* Aim of the task:
Word for word, restate every line from the one with "384 254 1.29" through the end of the records below, both included, and add nothing.

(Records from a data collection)
┌──

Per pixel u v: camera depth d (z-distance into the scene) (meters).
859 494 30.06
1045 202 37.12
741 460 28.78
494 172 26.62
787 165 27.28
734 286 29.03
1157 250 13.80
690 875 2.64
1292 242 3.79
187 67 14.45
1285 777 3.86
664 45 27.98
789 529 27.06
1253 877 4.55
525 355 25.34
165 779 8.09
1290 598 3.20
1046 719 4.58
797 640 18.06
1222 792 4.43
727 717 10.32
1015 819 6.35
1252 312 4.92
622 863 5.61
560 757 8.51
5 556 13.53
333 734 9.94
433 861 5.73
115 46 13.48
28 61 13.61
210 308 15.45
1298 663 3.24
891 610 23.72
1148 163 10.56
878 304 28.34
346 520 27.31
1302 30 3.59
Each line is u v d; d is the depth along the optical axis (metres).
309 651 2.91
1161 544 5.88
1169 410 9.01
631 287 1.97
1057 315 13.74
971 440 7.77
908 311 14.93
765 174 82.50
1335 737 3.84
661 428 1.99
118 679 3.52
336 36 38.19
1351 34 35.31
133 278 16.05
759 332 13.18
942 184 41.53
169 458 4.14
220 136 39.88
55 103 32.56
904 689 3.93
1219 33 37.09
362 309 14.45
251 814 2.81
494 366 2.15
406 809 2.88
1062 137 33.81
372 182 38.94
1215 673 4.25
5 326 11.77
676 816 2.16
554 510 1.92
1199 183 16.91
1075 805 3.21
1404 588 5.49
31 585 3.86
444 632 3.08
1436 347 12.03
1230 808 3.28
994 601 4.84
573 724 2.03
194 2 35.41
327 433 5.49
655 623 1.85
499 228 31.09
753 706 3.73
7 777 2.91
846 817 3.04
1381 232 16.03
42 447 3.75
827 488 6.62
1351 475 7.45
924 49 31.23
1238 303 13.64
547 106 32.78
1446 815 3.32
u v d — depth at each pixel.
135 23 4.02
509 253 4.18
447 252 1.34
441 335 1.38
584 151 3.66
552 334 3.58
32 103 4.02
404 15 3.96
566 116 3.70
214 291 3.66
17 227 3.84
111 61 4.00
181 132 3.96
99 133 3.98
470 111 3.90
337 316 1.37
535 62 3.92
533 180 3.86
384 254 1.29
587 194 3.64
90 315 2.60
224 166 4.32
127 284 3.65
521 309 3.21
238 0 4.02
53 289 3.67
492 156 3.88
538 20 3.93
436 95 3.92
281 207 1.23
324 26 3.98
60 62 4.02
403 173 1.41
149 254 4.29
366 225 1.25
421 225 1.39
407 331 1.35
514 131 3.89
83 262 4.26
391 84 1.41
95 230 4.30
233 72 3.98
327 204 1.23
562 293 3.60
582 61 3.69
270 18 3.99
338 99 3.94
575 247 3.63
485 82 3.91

└──

* Task answer:
384 254 1.29
587 194 3.64
90 315 2.60
224 166 4.32
127 284 3.65
521 309 3.21
238 0 4.02
53 289 3.67
492 156 3.88
538 20 3.93
436 95 3.92
281 207 1.23
324 26 3.98
60 62 4.02
403 173 1.41
149 254 4.29
366 225 1.25
421 225 1.39
407 331 1.35
514 131 3.89
83 262 4.26
391 84 1.41
95 230 4.30
233 72 3.98
327 204 1.23
562 293 3.60
582 61 3.69
270 18 3.99
338 99 3.94
575 247 3.63
485 82 3.91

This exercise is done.